*Text passage*.

....................

So what is the five-minute rule?

Let’s face it: things happen. Rabbi Harold Kushner wrote a book about it in 1981, When Bad Things Happen to Good People. Life is not perfect. Life is going to happen to everybody, okay? There’s never going to be a month that just is plain sailing. I’ve been waiting for a normal week since I was pregnant with my oldest daughter, and she is 22 next birthday. So normal weeks do not exist. Life happens to everybody, and it’s a case of how you learn to deal with it.

 

Sometimes a situation will happen, or a combination or accumulation of different things will happen, and the result is that you feel like it’s all coming up your chest. You feel so frustrated, so angry, so fed up, so Rrrrr! about stuff that you need to do something about it.

 

What we tend to do is think, “But, but, but we’re ladies, we are decent humans,” and we want to be beautiful humans. So we suppress it, we say to ourselves, “Well, I’m not allowed to feel angry. I’m not allowed to feel upset. I’m not …”

 

Stop. You are entitled to every single emotion, whether it’s anger, jealousy, frustration, even guilt … You’re entitled to every feeling you have.

 

But the ones that don’t serve you, the ones that take away your joy, the ones that steal from you, you want to understand them, work on them, get on top of them, neutralise them, solve them. It’s not about ignoring them. It’s about dealing with them.

 

So the five-minute rule is a way I’ve created to deal with real anger, frustration, when it gets too much and you’re going to explode. On those occasions where you’re like, “That person has just annoyed me way too much,” or “I feel so frustrated, I could scream,” this is when you apply this rule. And this is how it goes.

....................

*Raw data*.
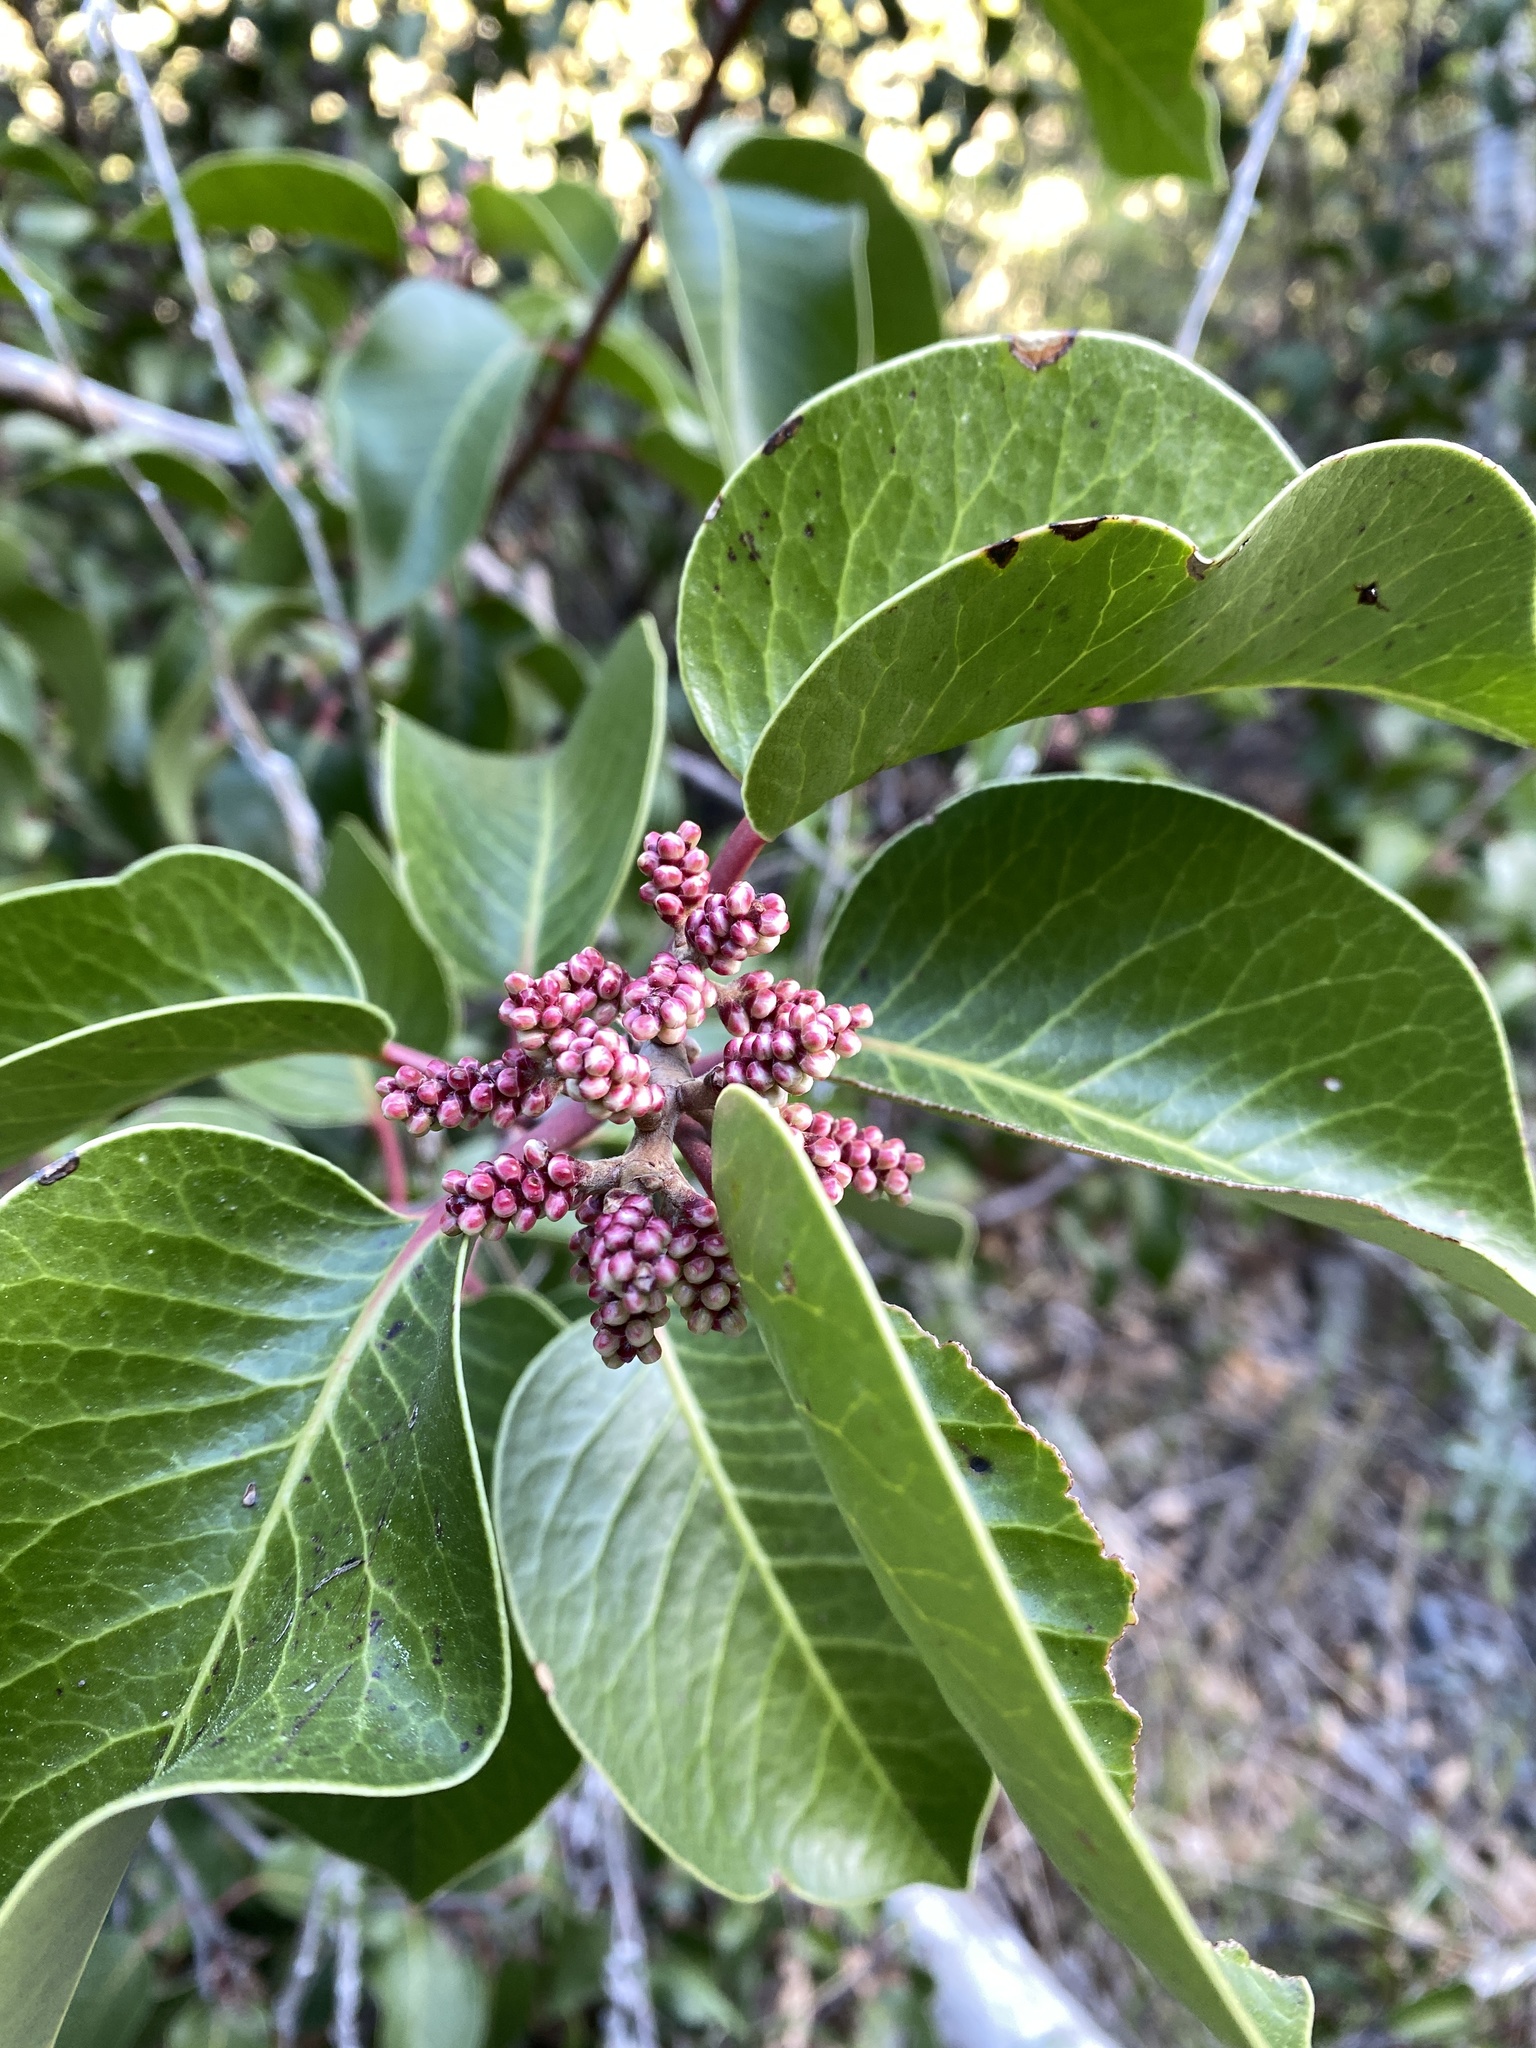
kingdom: Plantae
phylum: Tracheophyta
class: Magnoliopsida
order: Sapindales
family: Anacardiaceae
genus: Rhus
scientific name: Rhus ovata
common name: Sugar sumac
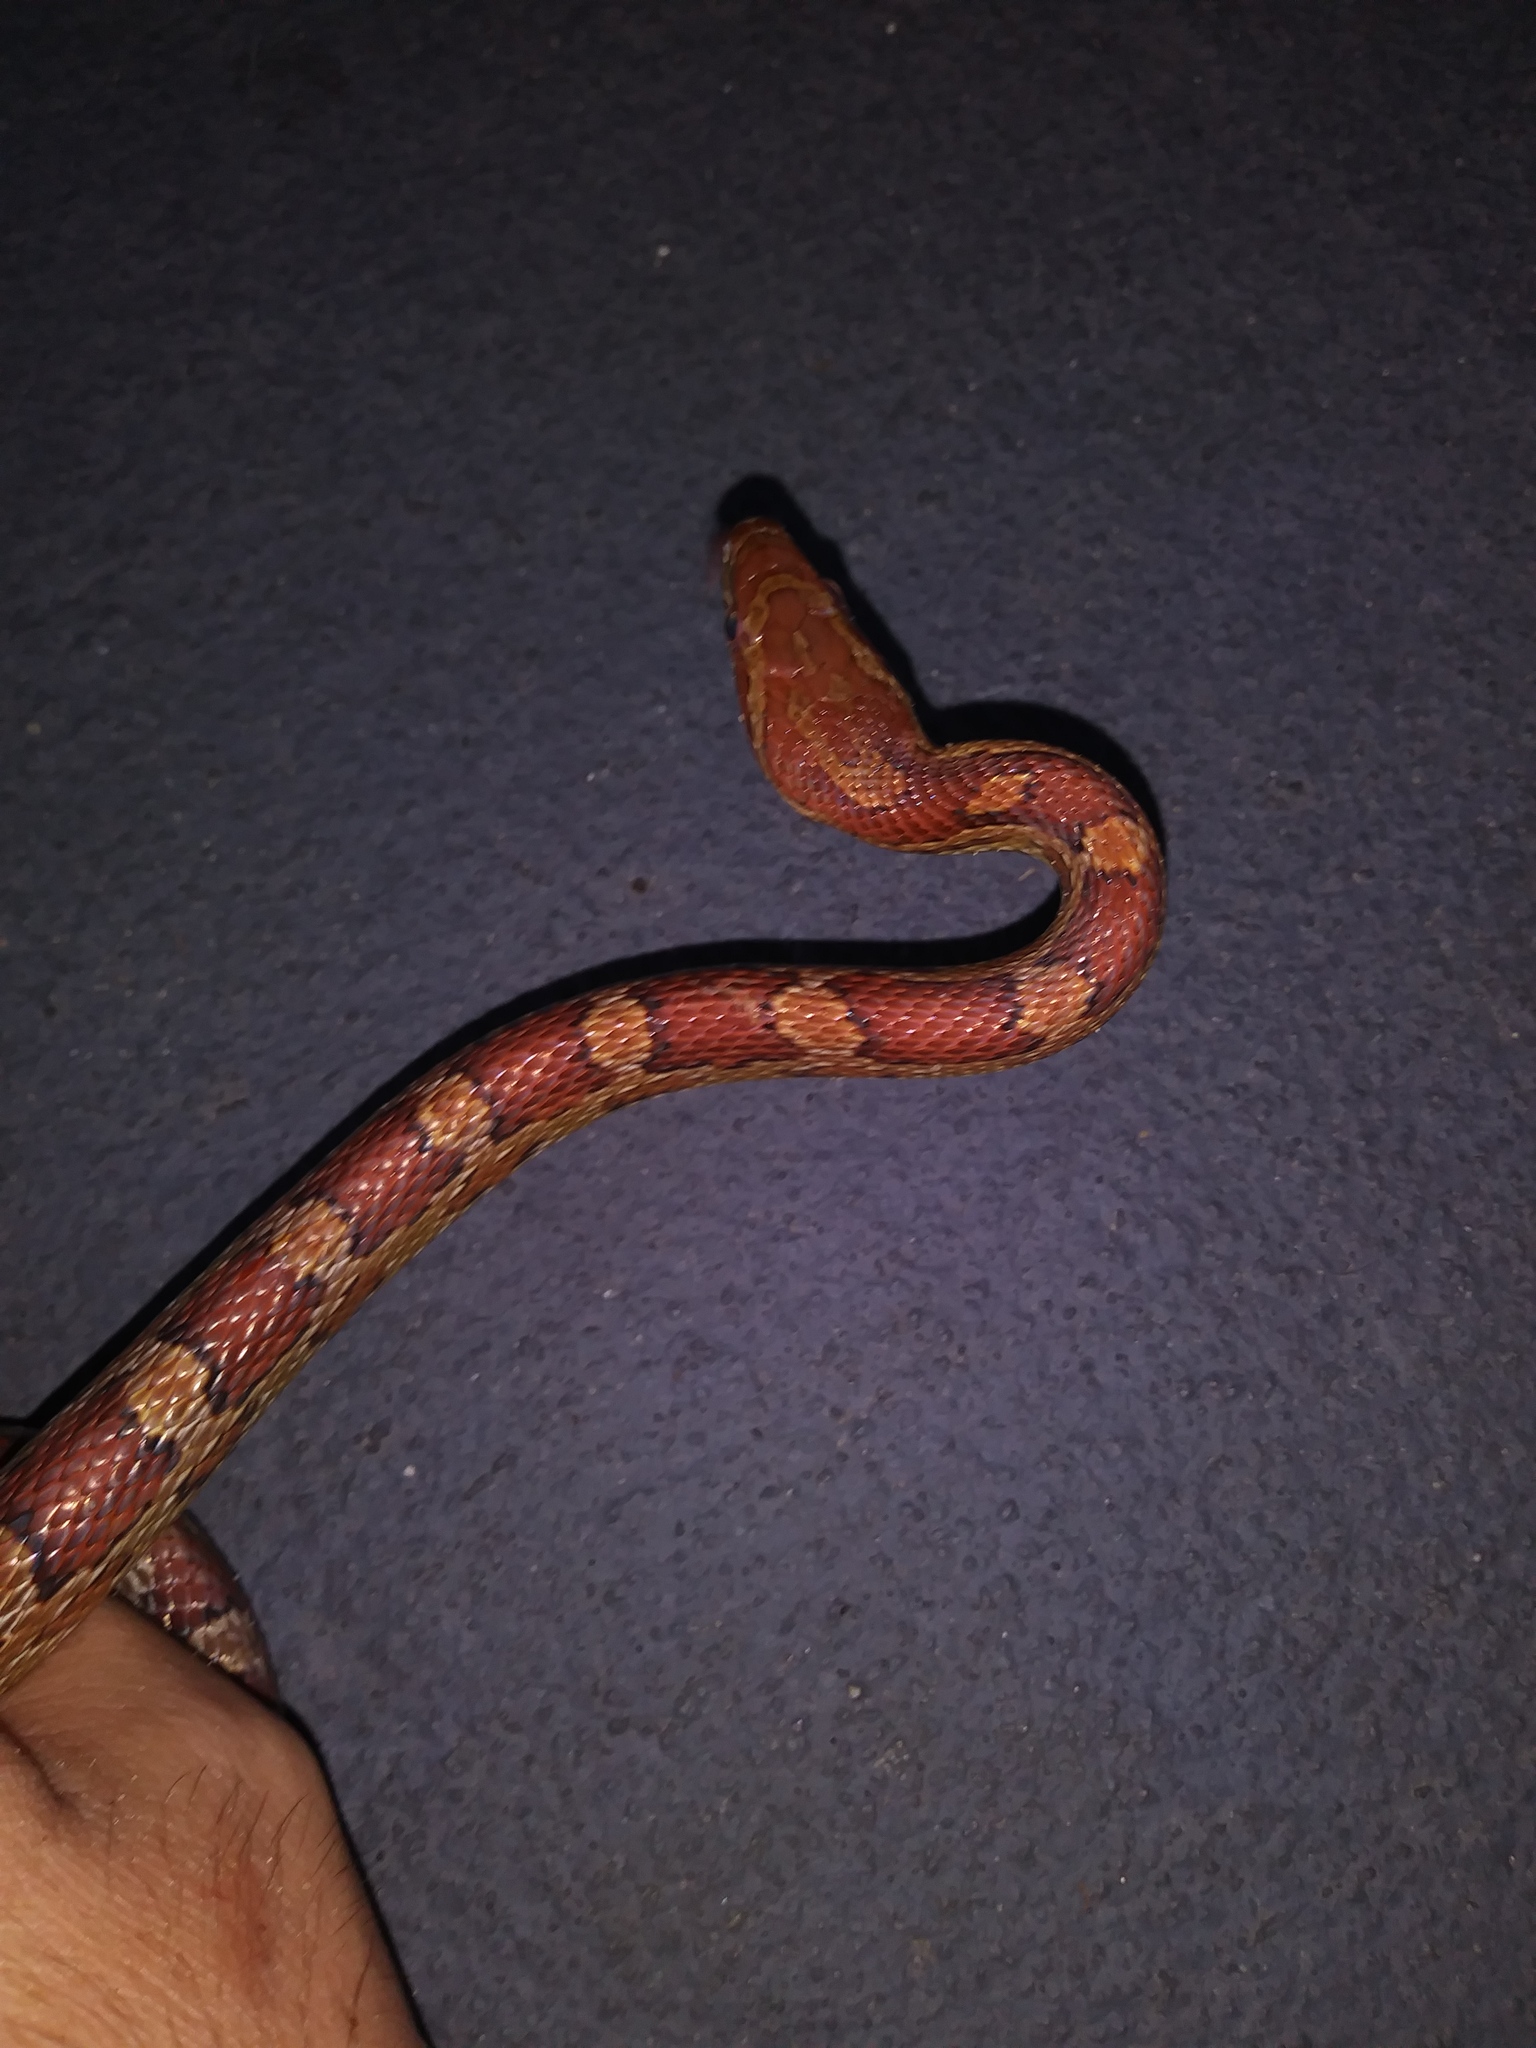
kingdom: Animalia
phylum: Chordata
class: Squamata
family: Colubridae
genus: Pantherophis
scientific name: Pantherophis guttatus
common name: Red cornsnake
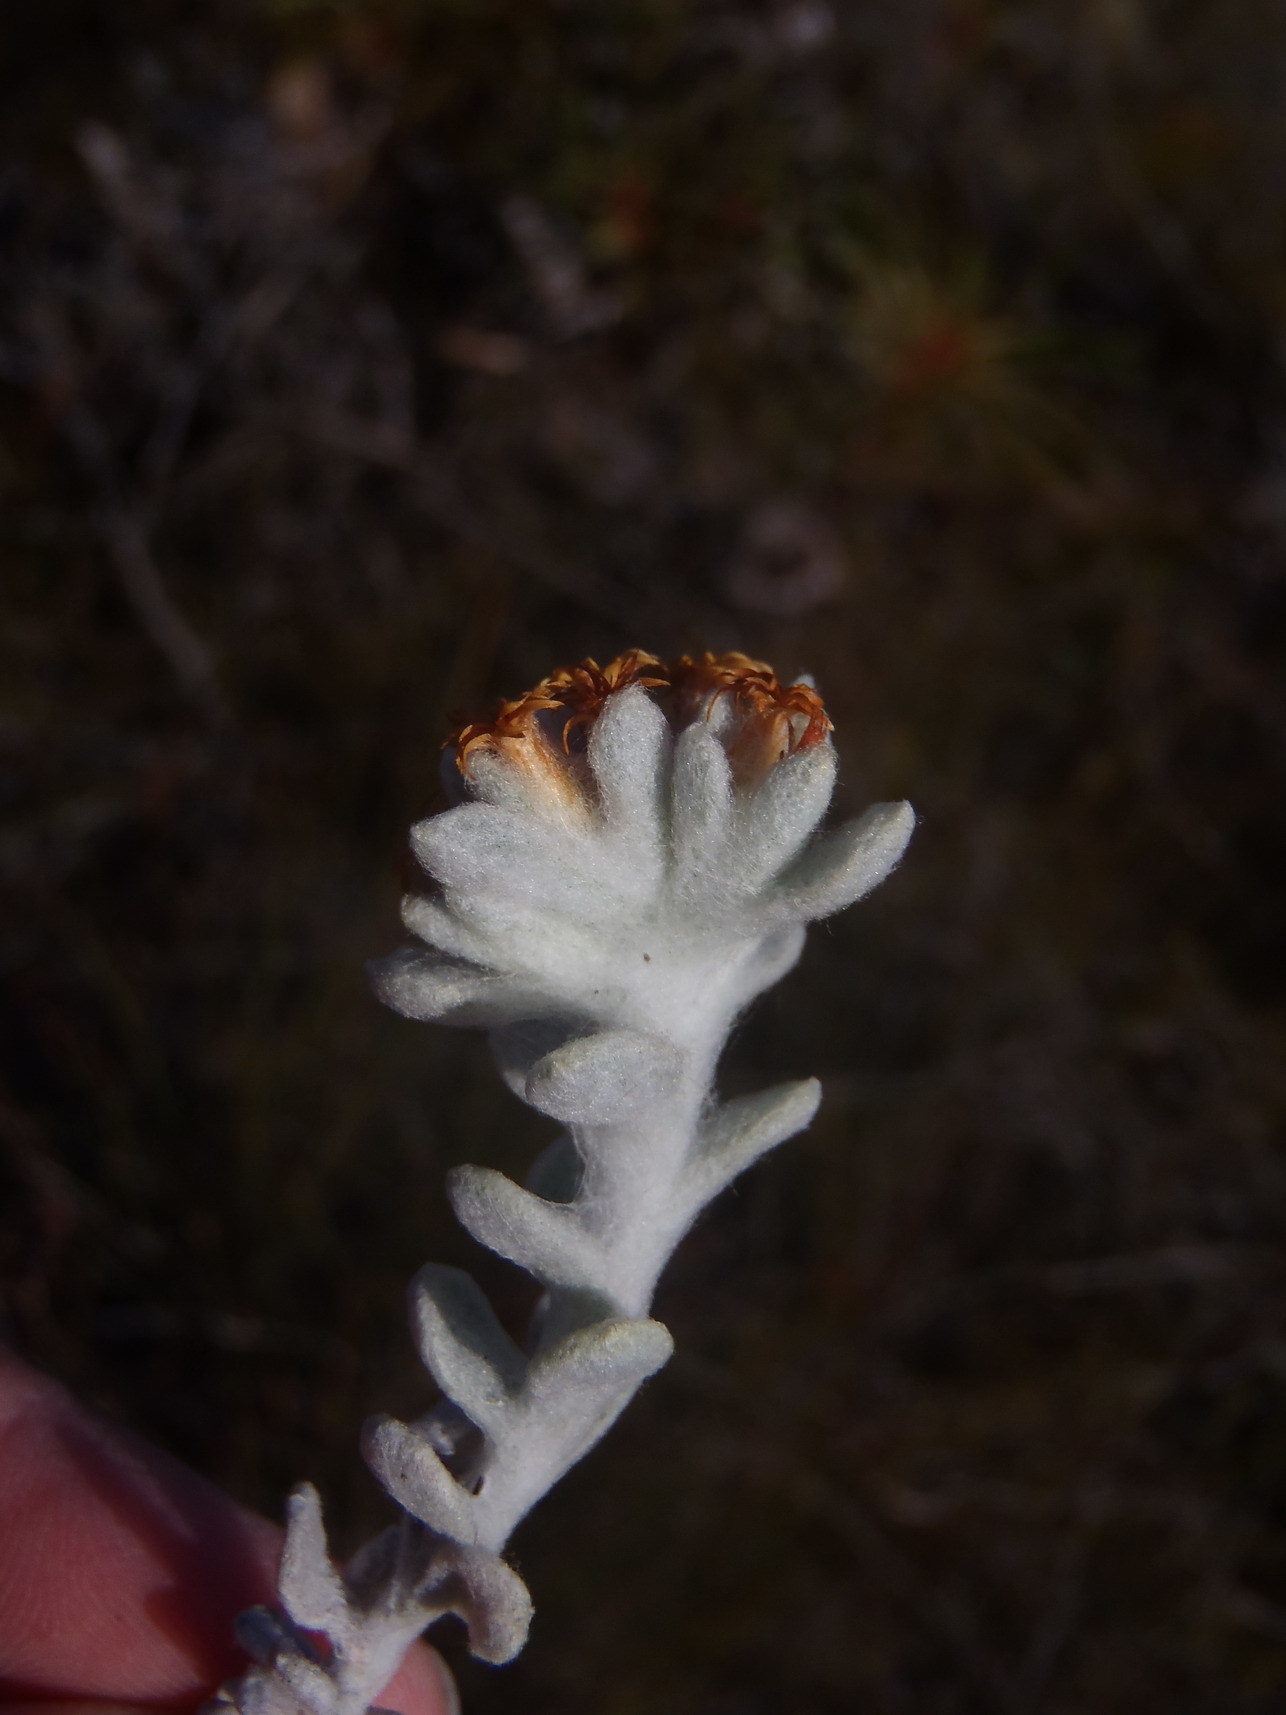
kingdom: Plantae
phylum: Tracheophyta
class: Magnoliopsida
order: Asterales
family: Asteraceae
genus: Helichrysum
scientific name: Helichrysum tinctum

....................

*Problems to solve*.
A – From the passage on the five-minute rule, quote word for word the part that opens with "Stop. You are" and closes with "how it goes.".
B – The passage on the five-minute rule says what you want to do with the feelings that don't serve you. List each of those actions.

*Answer list*.
A –
Stop. You are entitled to every single emotion, whether it’s anger, jealousy, frustration, even guilt … You’re entitled to every feeling you have.

 

But the ones that don’t serve you, the ones that take away your joy, the ones that steal from you, you want to understand them, work on them, get on top of them, neutralise them, solve them. It’s not about ignoring them. It’s about dealing with them.

 

So the five-minute rule is a way I’ve created to deal with real anger, frustration, when it gets too much and you’re going to explode. On those occasions where you’re like, “That person has just annoyed me way too much,” or “I feel so frustrated, I could scream,” this is when you apply this rule. And this is how it goes.

B –
- understand them
- work on them
- get on top of them
- neutralise them
- solve them